Seems to me that the problem is the unit test is too simple-minded to
handle the occasional reorderings that occur. I see no reason to have a
particular order of the element be part of the contract of
asFormatString(). Who cares what the order is? How about just fixing the
unit test?
Jeff
Sean Owen wrote:
Yeah I'm not really worried about the boxing/unboxing yet, since it is
buying some code simplicity, though I took the liberty of eliminating
boxing where it is redundant, like: int c = new Integer(someString)
versus int c = Integer.parseInt(someString)
I agree we can go to that trouble if it becomes clear it is
non-trivially slowing down the code. It may well.

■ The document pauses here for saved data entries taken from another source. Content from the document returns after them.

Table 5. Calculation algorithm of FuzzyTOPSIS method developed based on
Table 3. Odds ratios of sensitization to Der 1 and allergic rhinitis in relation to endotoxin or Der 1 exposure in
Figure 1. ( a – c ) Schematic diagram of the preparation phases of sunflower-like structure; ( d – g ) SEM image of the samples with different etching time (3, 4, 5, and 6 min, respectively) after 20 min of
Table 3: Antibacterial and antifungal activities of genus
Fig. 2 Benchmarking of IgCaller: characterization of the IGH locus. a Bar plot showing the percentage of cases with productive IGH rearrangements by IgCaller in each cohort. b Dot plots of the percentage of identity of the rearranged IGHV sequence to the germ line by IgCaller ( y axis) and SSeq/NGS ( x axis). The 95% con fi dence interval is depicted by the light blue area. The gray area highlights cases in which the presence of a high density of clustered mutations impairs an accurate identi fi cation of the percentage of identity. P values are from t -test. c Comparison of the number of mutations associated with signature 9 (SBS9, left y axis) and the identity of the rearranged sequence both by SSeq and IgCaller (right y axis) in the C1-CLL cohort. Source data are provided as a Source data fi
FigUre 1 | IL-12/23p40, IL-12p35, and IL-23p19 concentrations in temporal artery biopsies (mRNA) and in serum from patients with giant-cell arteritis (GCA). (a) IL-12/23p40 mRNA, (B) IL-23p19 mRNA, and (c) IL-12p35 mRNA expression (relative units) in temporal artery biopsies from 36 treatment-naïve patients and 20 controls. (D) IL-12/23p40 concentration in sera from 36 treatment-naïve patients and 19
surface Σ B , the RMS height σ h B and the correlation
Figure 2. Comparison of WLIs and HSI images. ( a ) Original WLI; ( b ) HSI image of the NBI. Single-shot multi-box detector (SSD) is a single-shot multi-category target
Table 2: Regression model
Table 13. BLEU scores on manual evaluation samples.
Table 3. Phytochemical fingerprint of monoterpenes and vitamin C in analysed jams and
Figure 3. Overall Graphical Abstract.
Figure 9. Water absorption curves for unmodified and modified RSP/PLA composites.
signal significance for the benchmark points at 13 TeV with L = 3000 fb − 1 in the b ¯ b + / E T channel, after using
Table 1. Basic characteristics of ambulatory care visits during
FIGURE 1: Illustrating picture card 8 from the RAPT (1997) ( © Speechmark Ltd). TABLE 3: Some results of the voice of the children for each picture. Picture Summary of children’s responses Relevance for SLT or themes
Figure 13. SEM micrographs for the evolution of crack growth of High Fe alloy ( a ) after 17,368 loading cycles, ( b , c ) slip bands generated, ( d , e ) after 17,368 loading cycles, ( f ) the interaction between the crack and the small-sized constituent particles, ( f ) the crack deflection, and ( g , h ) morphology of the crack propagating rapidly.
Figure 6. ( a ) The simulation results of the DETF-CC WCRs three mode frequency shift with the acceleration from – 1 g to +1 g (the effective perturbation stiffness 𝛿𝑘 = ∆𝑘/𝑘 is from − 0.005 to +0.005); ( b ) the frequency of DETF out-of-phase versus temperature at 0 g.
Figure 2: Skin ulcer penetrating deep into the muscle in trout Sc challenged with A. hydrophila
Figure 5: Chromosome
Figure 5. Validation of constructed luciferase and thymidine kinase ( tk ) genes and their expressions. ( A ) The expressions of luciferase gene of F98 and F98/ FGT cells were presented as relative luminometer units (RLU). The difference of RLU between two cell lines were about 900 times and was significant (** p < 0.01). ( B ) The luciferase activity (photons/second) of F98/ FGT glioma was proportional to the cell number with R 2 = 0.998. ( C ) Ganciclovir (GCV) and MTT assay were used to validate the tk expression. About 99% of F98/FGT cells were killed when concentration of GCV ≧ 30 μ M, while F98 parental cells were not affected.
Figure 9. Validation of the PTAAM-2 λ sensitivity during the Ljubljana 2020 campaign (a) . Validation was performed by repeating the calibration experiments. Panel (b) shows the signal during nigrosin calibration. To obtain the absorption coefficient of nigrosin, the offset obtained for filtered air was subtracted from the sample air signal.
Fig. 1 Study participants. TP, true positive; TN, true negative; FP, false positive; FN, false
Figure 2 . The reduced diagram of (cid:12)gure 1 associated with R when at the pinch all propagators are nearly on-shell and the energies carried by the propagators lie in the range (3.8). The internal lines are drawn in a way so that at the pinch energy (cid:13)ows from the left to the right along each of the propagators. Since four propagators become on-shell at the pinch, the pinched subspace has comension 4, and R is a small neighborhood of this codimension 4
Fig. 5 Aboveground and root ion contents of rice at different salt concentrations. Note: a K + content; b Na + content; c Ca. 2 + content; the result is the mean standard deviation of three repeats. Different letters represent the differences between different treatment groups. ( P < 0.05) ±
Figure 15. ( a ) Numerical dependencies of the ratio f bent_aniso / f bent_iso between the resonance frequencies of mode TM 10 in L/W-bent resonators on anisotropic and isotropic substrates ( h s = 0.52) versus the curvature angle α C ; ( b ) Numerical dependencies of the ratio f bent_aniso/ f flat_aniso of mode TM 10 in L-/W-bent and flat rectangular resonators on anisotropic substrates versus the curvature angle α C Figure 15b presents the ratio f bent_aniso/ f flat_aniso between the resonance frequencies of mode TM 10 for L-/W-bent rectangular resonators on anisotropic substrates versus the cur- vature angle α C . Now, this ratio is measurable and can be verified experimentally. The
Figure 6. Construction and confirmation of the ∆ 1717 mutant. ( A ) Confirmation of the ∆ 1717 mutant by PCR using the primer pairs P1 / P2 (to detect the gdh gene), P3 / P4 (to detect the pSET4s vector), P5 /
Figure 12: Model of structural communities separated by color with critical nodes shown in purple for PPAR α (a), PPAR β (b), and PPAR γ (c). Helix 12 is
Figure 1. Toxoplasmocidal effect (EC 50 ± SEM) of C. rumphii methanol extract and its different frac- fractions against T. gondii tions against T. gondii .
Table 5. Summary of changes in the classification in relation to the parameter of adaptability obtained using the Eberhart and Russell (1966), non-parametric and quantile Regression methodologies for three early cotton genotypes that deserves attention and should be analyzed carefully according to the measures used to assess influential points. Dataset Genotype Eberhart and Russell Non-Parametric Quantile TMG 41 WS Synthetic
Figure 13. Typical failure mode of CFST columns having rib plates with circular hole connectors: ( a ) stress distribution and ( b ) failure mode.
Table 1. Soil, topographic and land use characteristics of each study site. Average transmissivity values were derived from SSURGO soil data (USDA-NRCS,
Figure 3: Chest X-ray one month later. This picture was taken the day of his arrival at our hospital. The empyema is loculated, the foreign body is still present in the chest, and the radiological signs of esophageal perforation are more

I was more interested in more obvious wins by adjusting use of some
Collections API methods as in dot(). I'd be happy to hack away on this
but I am hesitating about doing anything but trivial changes to code
others are working on, while it might be looked at as premature. If
it's viewed as a good thing I can go for it.
Hows about changing asFormatString() to sort output? was that the
right solution or is its output order not guaranteed. I could take
care of it.
On Fri, Aug 8, 2008 at 2:45 PM, Ted Dunning <[EMAIL PROTECTED]> wrote:
Worrying about small effects like iterating over keys or entries should be
made moot by just switching to a dedicated primitive based hash table.
Trove has a nice implementation, but I believe the license would prevent
it's use. Colt has another, not quite as nice implementation that is fast
and I think it comes under a BSD license. It is also very easy to hack a
special purpose structure into place.